WHAT THE TASK REQUIRES
Each record needs to be transcribed word for word, though without its pictures.

--*--

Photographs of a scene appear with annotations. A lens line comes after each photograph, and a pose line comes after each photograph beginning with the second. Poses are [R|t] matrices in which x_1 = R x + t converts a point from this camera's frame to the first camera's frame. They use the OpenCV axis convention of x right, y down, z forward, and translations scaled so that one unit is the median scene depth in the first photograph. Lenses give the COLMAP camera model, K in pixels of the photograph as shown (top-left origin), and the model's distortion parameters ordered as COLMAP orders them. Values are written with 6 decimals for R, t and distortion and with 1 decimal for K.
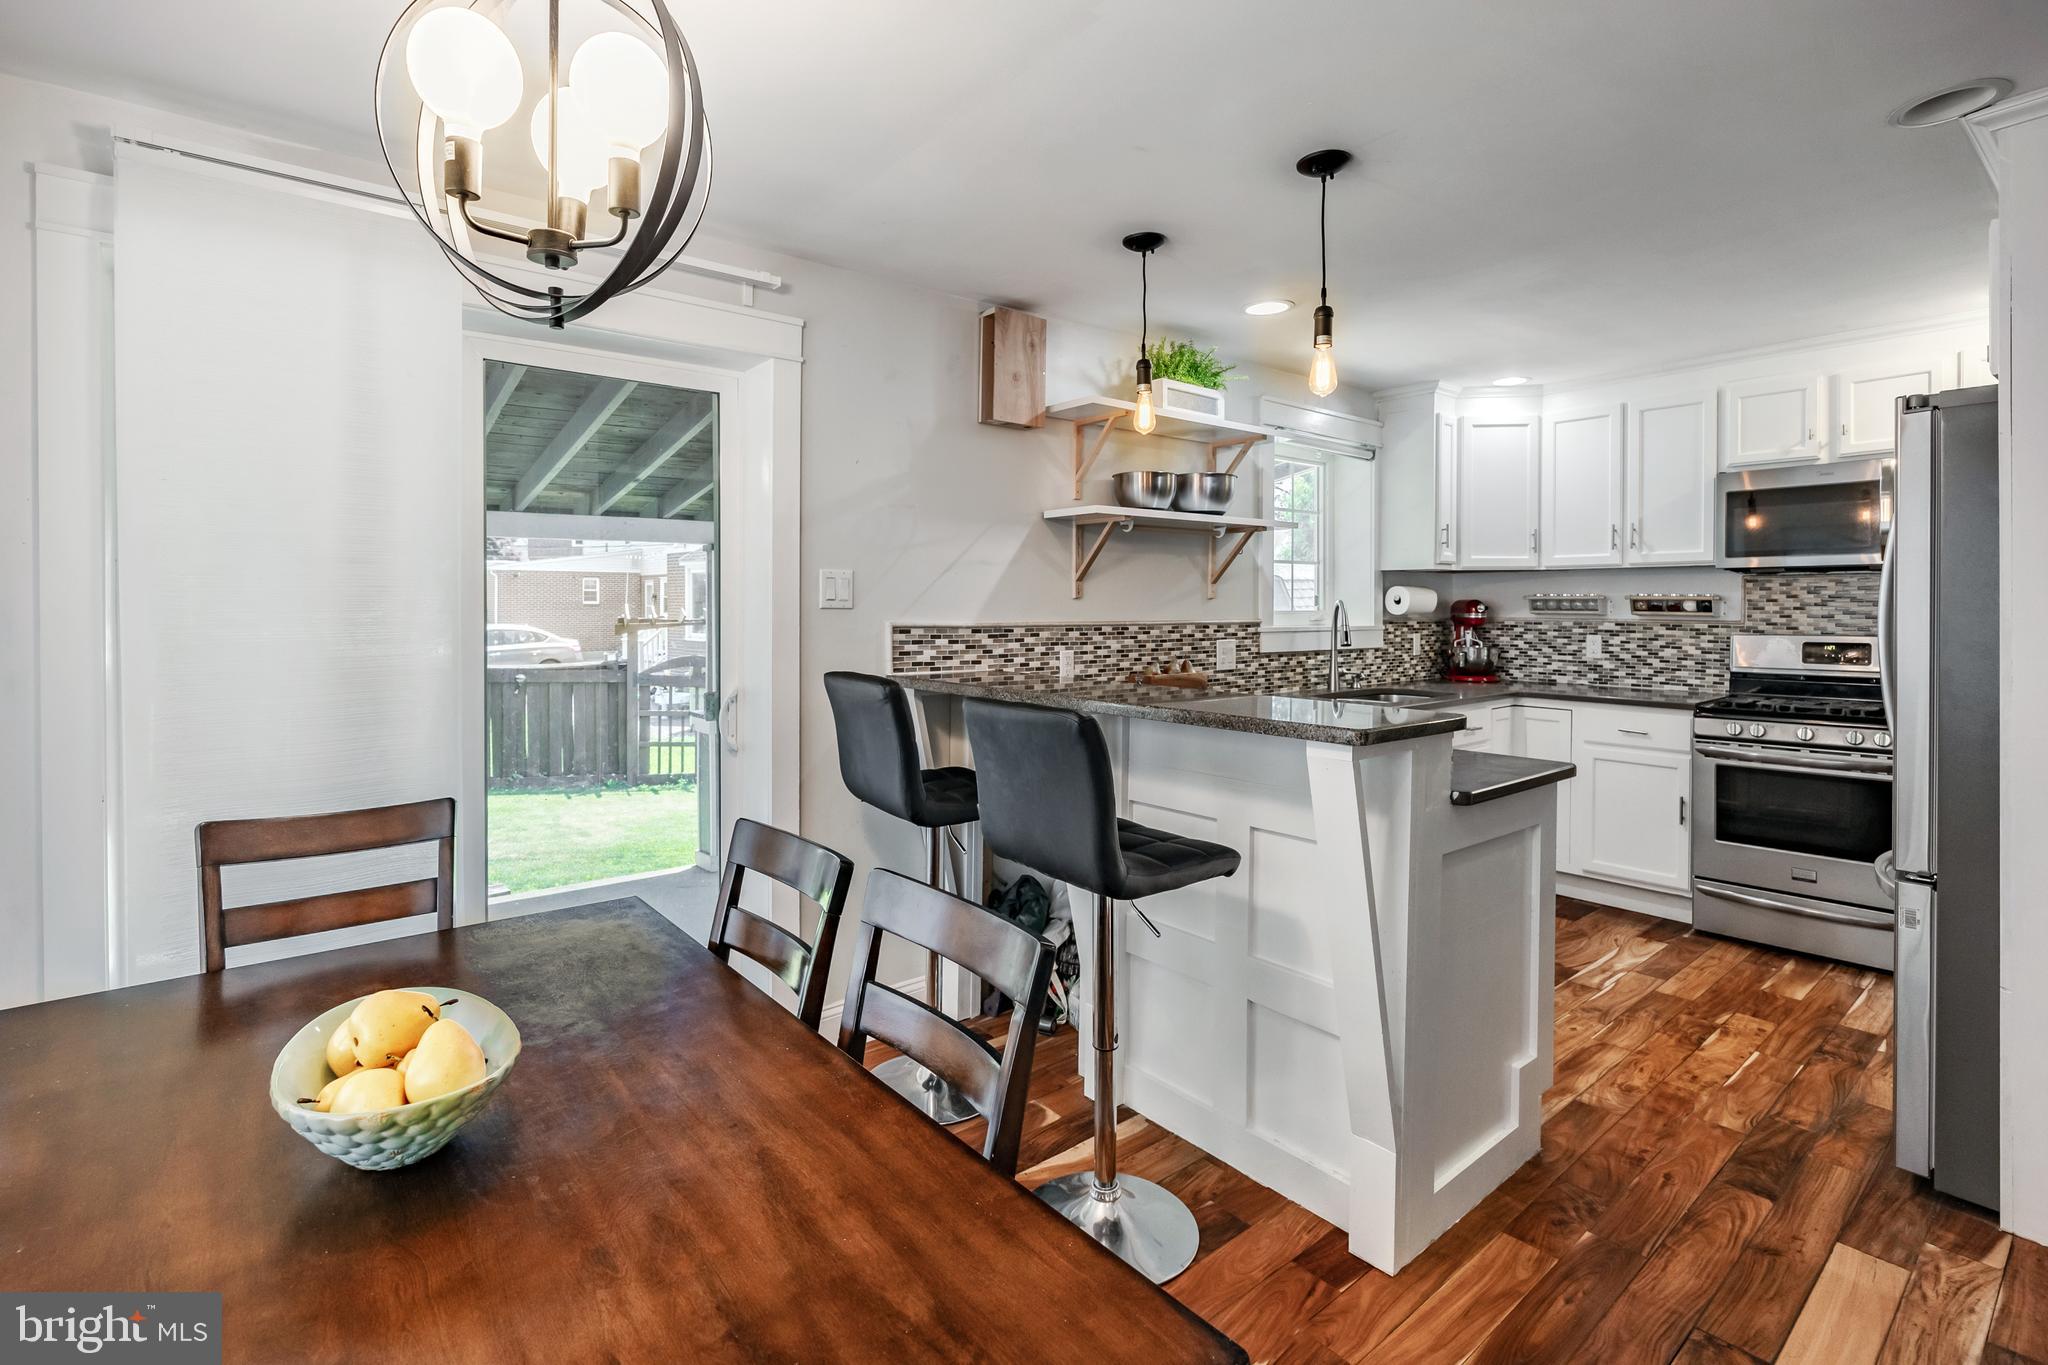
lens RADIAL K [[981.5, 0, 1012.1], [0, 981.5, 628.2], [0, 0, 1]] dist [0.008038, -0.001432]
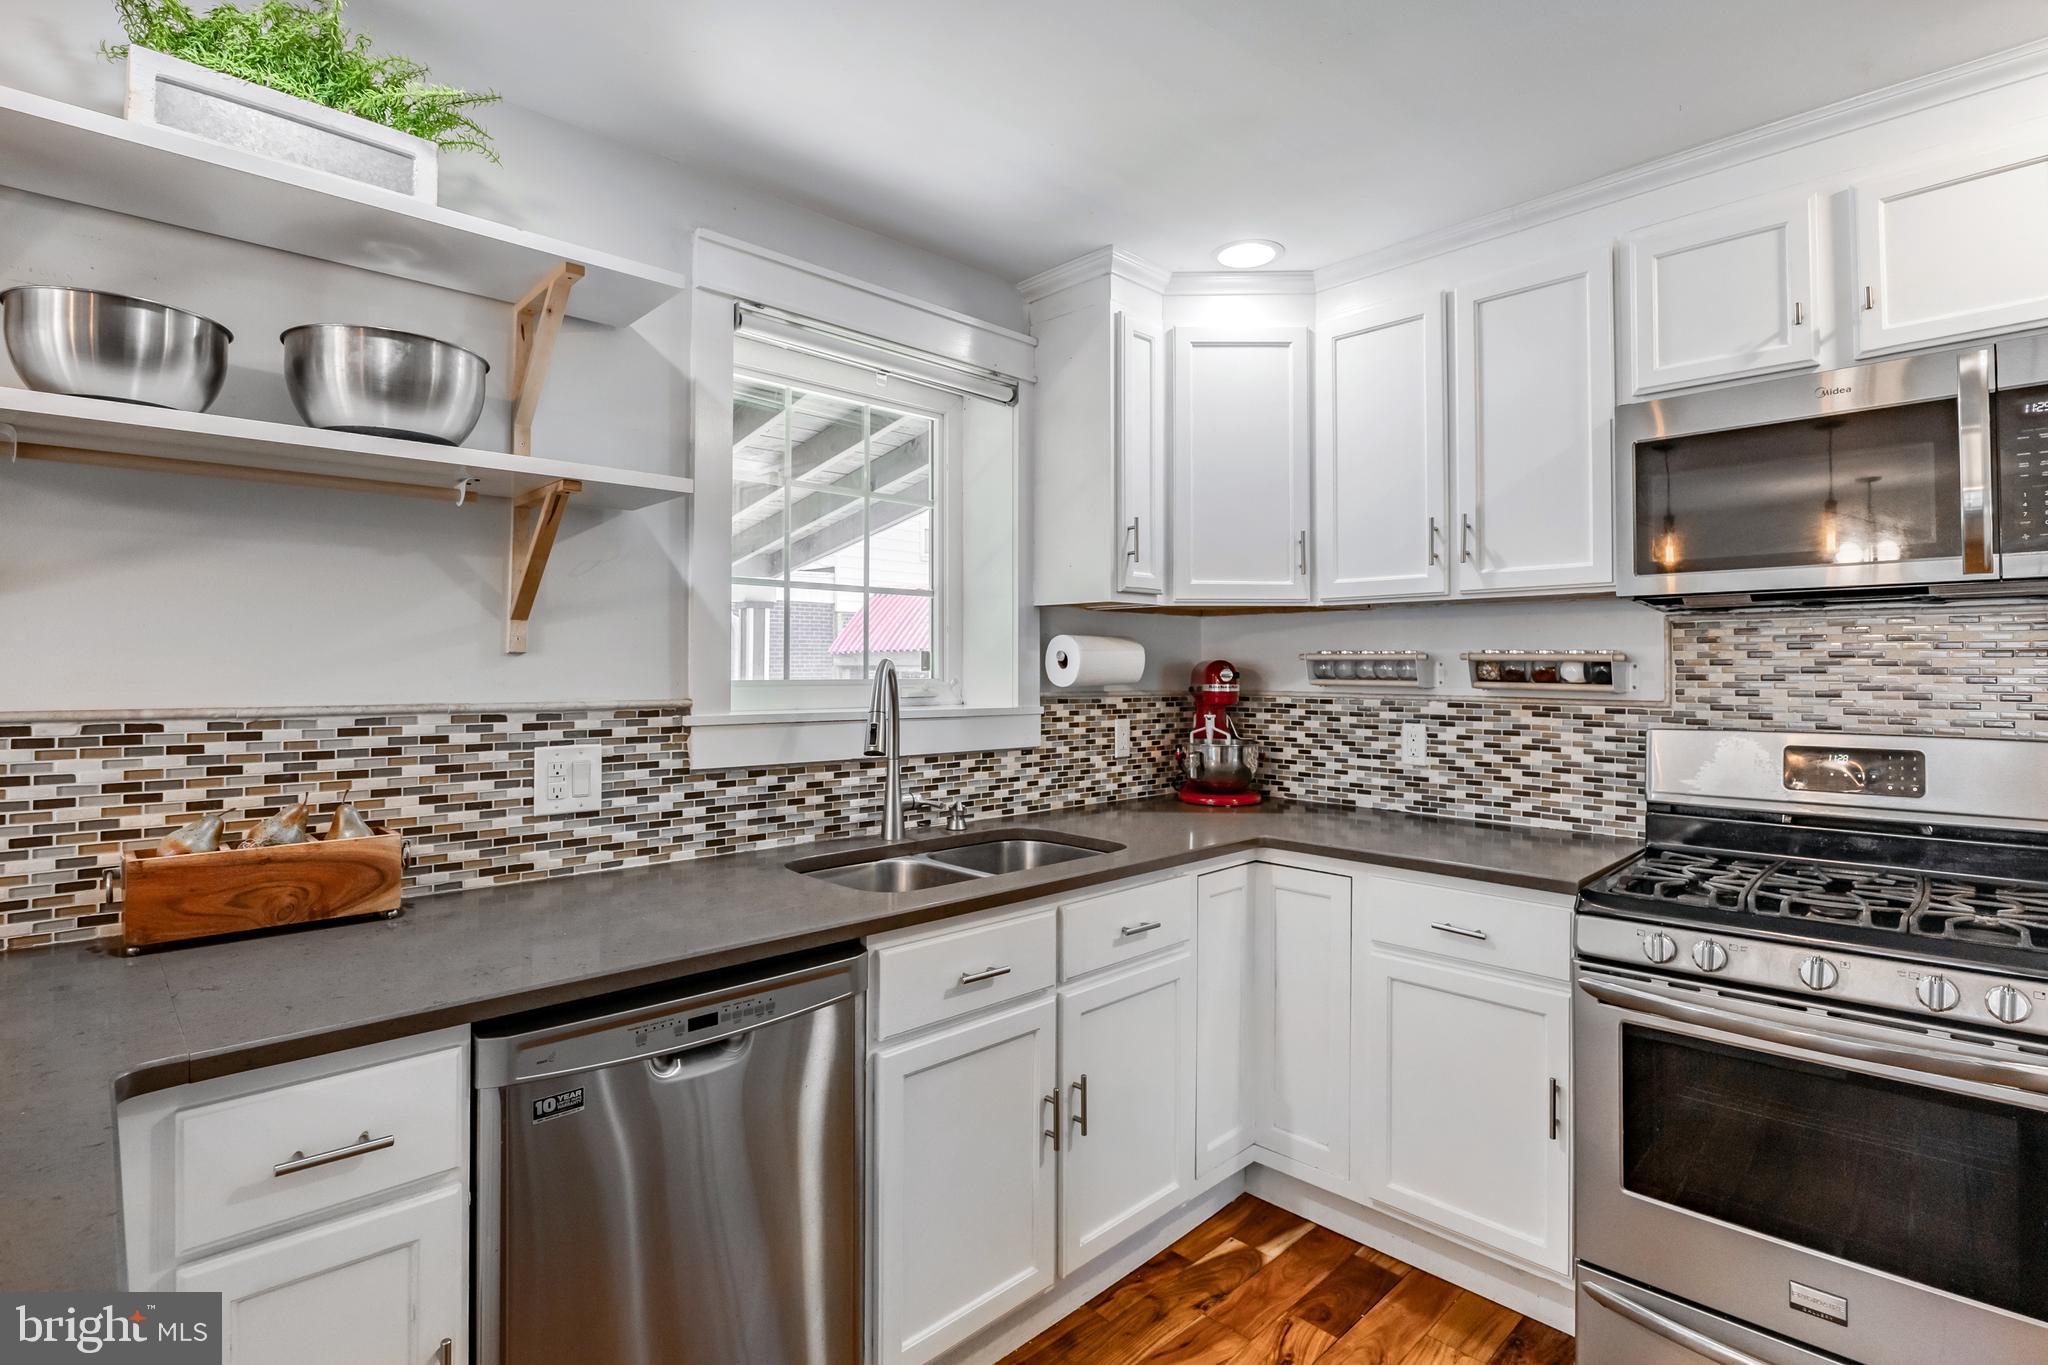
lens RADIAL K [[943.4, 0, 1027.2], [0, 943.4, 663.8], [0, 0, 1]] dist [-0.017085, 0.000748]
pose [[0.998595, 0.003070, 0.052906, 0.406353], [-0.001561, 0.999592, -0.028528, -0.013726], [-0.052972, 0.028405, 0.998192, 0.564023]]
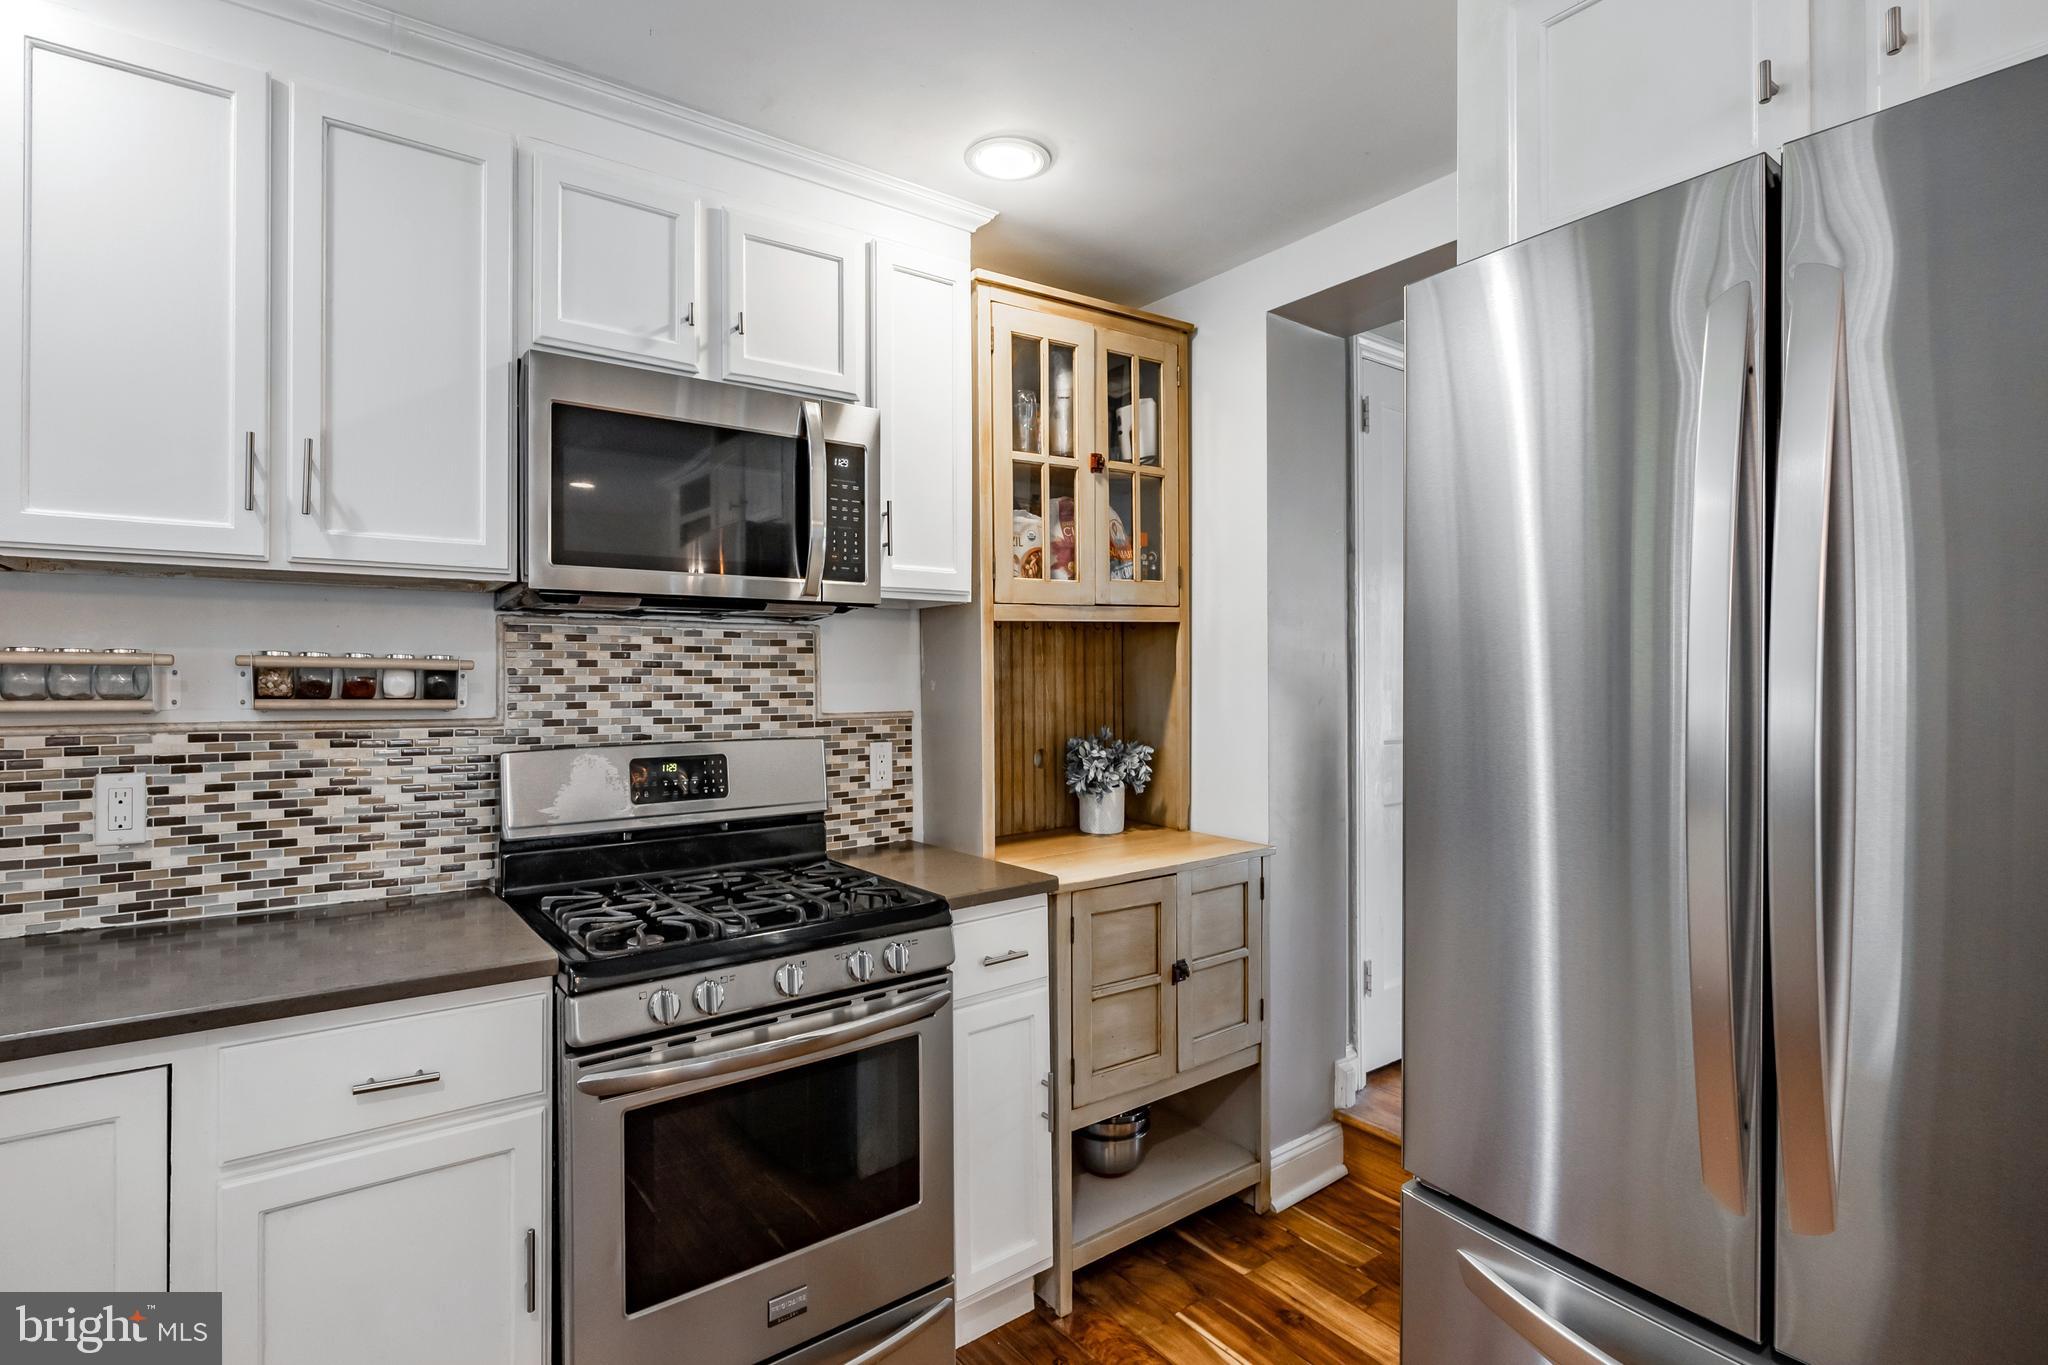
lens RADIAL K [[1044.5, 0, 986.4], [0, 1044.5, 672.2], [0, 0, 1]] dist [-0.014753, 0.001100]
pose [[0.103540, 0.007764, 0.994595, 0.328777], [0.025369, 0.999624, -0.010444, -0.019019], [-0.994302, 0.026313, 0.103304, 0.802523]]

--*--

YOUR RESPONSE
Photographs of a scene appear with annotations. A lens line comes after each photograph, and a pose line comes after each photograph beginning with the second. Poses are [R|t] matrices in which x_1 = R x + t converts a point from this camera's frame to the first camera's frame. They use the OpenCV axis convention of x right, y down, z forward, and translations scaled so that one unit is the median scene depth in the first photograph. Lenses give the COLMAP camera model, K in pixels of the photograph as shown (top-left origin), and the model's distortion parameters ordered as COLMAP orders them. Values are written with 6 decimals for R, t and distortion and with 1 decimal for K.
lens RADIAL K [[981.5, 0, 1012.1], [0, 981.5, 628.2], [0, 0, 1]] dist [0.008038, -0.001432]
lens RADIAL K [[943.4, 0, 1027.2], [0, 943.4, 663.8], [0, 0, 1]] dist [-0.017085, 0.000748]
pose [[0.998595, 0.003070, 0.052906, 0.406353], [-0.001561, 0.999592, -0.028528, -0.013726], [-0.052972, 0.028405, 0.998192, 0.564023]]
lens RADIAL K [[1044.5, 0, 986.4], [0, 1044.5, 672.2], [0, 0, 1]] dist [-0.014753, 0.001100]
pose [[0.103540, 0.007764, 0.994595, 0.328777], [0.025369, 0.999624, -0.010444, -0.019019], [-0.994302, 0.026313, 0.103304, 0.802523]]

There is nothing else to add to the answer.